I have friends and family who have told me that we are brave/crazy/ambitious/irresponsible/adventurous or a little of all of the above for our seemingly sudden decision to move and work abroad.
Here's the thing---we always knew that one day, we would get the opportunity to do it. Sometimes opportunity to make a big change only happens once. You can either jump, or you can sit around and wonder "what if?" I am the kind of person who would rather jump and experience success or failure, than live with regrets. I don't think that makes me brave/crazy/ambitious/irresponsible/adventurous. I think it's just normal.
I was talking to my parents this weekend about their recent 50 year high school reunion, and my mom was telling me about some of the comments people made when they found out that I was living in Cuba. She said something to the effect of, "I still can't believe you did it. It was brave. I don't think I could have ever been that brave at your age, or even younger." But I disagree. Making big leaps runs in my family.

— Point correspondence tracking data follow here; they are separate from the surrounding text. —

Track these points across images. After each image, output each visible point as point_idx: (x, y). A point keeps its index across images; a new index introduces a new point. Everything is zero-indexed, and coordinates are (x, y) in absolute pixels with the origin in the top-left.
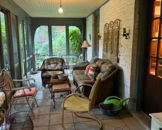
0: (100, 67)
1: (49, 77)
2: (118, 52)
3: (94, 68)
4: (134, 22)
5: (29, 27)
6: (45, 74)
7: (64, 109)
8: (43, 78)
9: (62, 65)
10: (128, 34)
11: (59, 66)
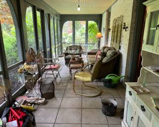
0: (106, 53)
1: (70, 59)
2: (120, 41)
3: (101, 53)
4: (132, 18)
5: (58, 22)
6: (67, 57)
7: (75, 78)
8: (66, 59)
9: (80, 51)
10: (127, 28)
11: (78, 52)
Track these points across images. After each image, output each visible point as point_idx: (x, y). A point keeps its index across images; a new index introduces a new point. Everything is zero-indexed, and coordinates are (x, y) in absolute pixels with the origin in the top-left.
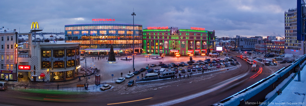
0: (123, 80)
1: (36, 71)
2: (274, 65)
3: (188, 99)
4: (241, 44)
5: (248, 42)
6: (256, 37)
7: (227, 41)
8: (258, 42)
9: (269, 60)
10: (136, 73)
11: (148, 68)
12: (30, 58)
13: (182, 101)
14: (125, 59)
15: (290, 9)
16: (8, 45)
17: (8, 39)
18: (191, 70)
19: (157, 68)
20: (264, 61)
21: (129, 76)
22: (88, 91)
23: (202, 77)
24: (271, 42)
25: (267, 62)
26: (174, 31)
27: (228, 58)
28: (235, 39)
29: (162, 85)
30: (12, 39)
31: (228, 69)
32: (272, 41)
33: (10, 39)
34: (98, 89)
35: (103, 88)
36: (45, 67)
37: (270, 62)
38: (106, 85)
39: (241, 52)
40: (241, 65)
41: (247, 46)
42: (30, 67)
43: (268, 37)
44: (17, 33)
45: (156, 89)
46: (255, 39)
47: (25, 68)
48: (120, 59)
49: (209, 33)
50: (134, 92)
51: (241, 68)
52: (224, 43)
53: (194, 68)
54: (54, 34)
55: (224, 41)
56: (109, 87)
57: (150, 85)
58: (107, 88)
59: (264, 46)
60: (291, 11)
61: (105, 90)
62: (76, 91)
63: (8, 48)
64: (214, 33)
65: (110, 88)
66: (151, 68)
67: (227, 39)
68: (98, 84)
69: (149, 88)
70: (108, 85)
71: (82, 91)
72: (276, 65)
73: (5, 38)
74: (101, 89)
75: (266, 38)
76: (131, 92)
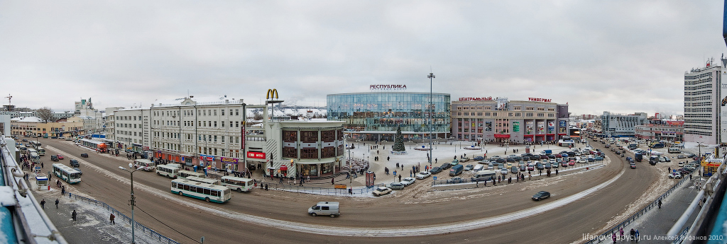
0: (412, 181)
1: (274, 161)
2: (666, 161)
3: (515, 219)
4: (612, 124)
5: (624, 122)
6: (636, 114)
7: (590, 121)
8: (639, 122)
9: (657, 152)
10: (434, 171)
11: (454, 164)
12: (264, 142)
13: (505, 221)
14: (421, 148)
15: (695, 69)
16: (231, 122)
17: (231, 114)
18: (527, 168)
19: (470, 164)
20: (648, 154)
21: (423, 176)
22: (353, 195)
23: (543, 180)
24: (661, 122)
25: (654, 157)
26: (502, 104)
27: (590, 148)
28: (602, 117)
29: (474, 191)
30: (237, 114)
31: (587, 168)
32: (663, 120)
33: (234, 113)
34: (370, 194)
35: (378, 192)
36: (287, 156)
37: (659, 155)
38: (382, 188)
39: (611, 139)
40: (610, 161)
41: (622, 129)
42: (264, 154)
43: (656, 114)
44: (244, 105)
45: (464, 198)
46: (635, 116)
47: (257, 155)
48: (413, 147)
49: (559, 107)
50: (427, 202)
51: (610, 165)
52: (585, 124)
53: (531, 166)
54: (315, 108)
55: (585, 121)
56: (386, 192)
57: (455, 192)
58: (384, 192)
59: (649, 129)
60: (695, 71)
61: (380, 195)
62: (334, 194)
63: (231, 126)
64: (566, 107)
65: (389, 193)
66: (460, 163)
67: (590, 117)
68: (369, 186)
69: (453, 196)
70: (385, 188)
71: (342, 195)
72: (670, 161)
73: (227, 111)
74: (375, 194)
75: (654, 115)
76: (421, 201)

My sister and her husband took a huge gamble and started their own business. My father and mother moved to a town where they didn't know a soul so he could take over a drugstore and be a first-time business owner. My Papaw was the first person in his family to go to college. He eventually ran for office of Superintendent---and won. My Granny gave up a nursing career in her late 30s to get married and eventually had children---and having lost her own mother as a toddler, she had to raise 2 daughters without her mother's advice (and being raised in part by old maid aunts, they weren't help, either). My Grammaw decided to go out on a date with a rather persistent, nice young man she met at a bus stop (who was, of course, my Paw). My now-husband told me he was joining the Army and "the military doesn't move girlfriends," so we got married within a month. We lived a very comfortable life with an only child for seven years, and decided that we wanted one more child to make our family complete.
You don't have to do anything radical or drastic to make a change, and I'm still navigating the challenges of living here and dealing with how to make it a positive experience for both of my kids.
But you can't sit on your butt the rest of your life and have regrets for not chasing your dreams.
So true! I hear the leaving packing is just as bad. I guess that is why no one leaves, don't want to live the stress again.